EDITOR’S NOTE: A previous version of this story used the headline “The White Zone: Yeah, this race sucked.” After discussing it with Tucker, he understood this was too mean-spirited of a title. Furthermore, he rewrote several paragraphs for the same reason.
ST. PETERSBURG, Fla. — Even IndyCar puts on lackluster races.
I’ve worked enough NTT INDYCAR SERIES races to know what makes a good race. You won’t see bumping and banging, and multiple on-track lead changes like NASCAR. And if you understand and accept that, there’s a lot of fun to have with IndyCar. Which, in my opinion, is more strategy-heavy than NASCAR.
But just like NASCAR, INDYCAR has doldrum days.
All weekend, I heard beat writers and even NBC take potshots at Formula 1 for how stale and boring its product is (and rightfully so). Now by no means was Sunday’s Firestone Grand Prix of St. Pete near the level of the Max Verstappen Invitational.

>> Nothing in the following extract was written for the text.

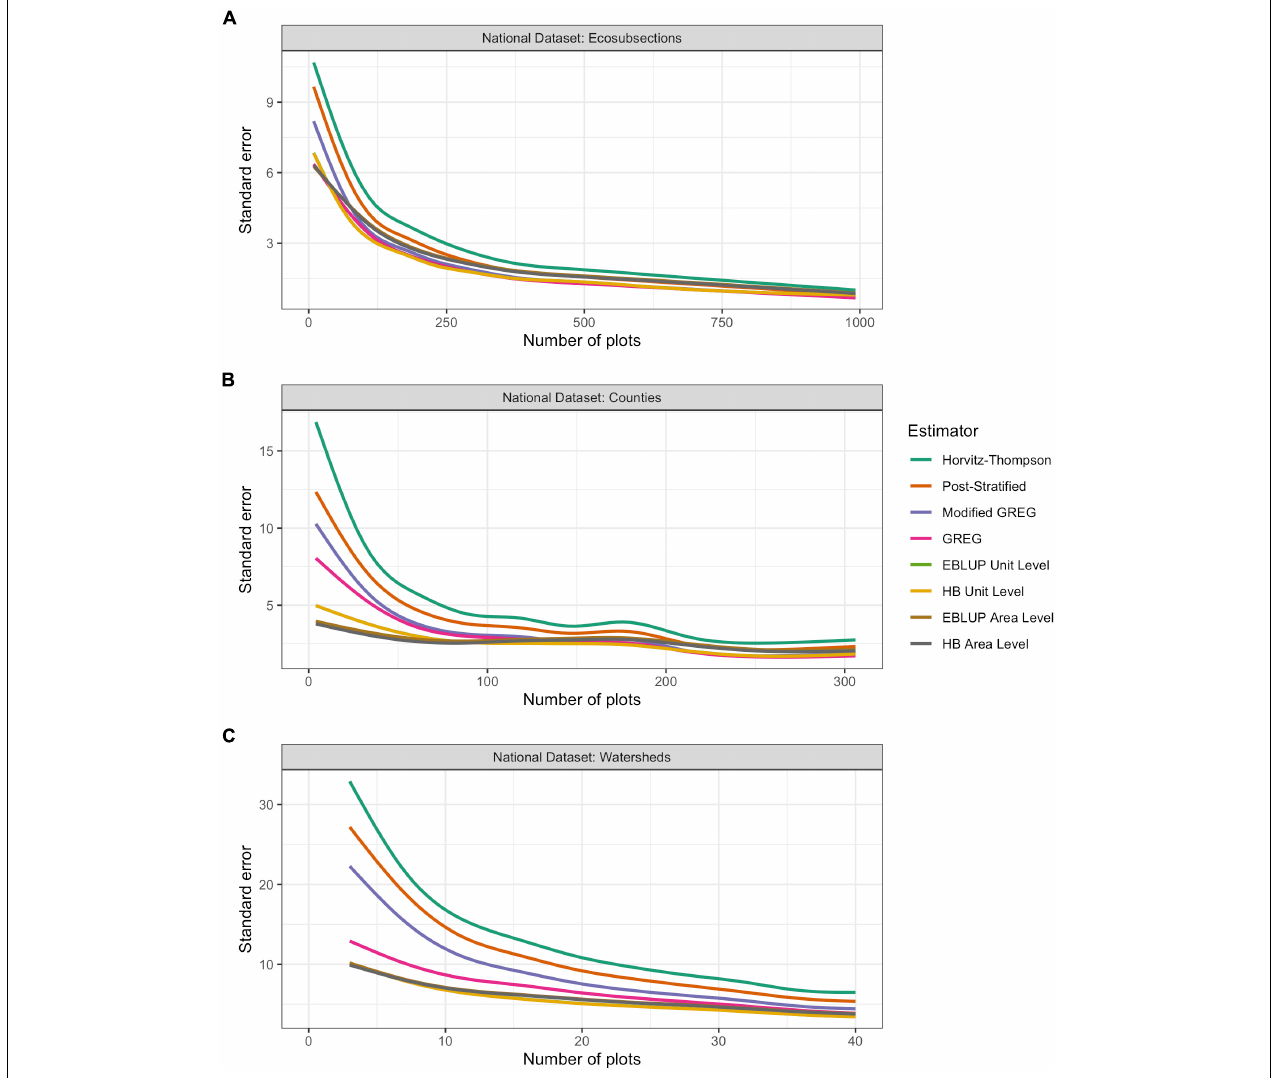
FIGURE 8 | Smoothed standard errors by number of plots for all estimates of basal area obtained over (A) ecosubsections, (B) counties, and (C) watersheds. The lines used to represent the data were created with a generalized additive model using smoothing splines with a cubic spline basis. The y -axis represents the standard error of each estimator and the x -axis represents the number of plots within the domain of interest. For each plot, we trimmed the number of plots to the 0.95 quantile in order to avoid high leverage points in the smoothing algorithm. This 0.95 quantile point was found to be 991 for ecosubsections, 277 for counties, and 40 for watersheds. These plots were created only for regions where no estimators produced NA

But it had some elements of it.
Josef Newgarden led 92 of 100 laps and won by a margin of roughly eight seconds. All the lead changes happened during pit stops. Three times, a driver braked wrong, overran a corner and a caution flew. In one case, Romain Grosjean clipped Linus Lundqvist in Turn 10 and put him in the tire barrier (for which, he served a pass-through penalty).

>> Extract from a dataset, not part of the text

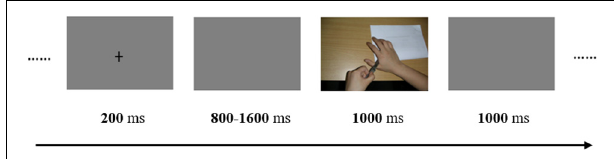
FIGURE 1 | Illustration of the temporal sequence of an individual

Outside of that, Sunday’s race didn’t give me much to discuss.
Look, there was a lot of good from this weekend. This race drew an insanely huge crowd, which crowded pit road, pre-race. I found it more difficult than normal to move my way through the sea of people. Furthermore, St. Pete is an amazingly intimate venue. Everything’s centralized to an excellent walking distance radius of the deadline room and once you figure out the basic layout, it’s insanely easy to navigate.
Would I come here to cover a race, again? ABSOLUTELY!
Moreover, this race was probably an outlier.
For now, however, the kickoff to the 2024 season could’ve been better.
That’s my view, for what it’s worth.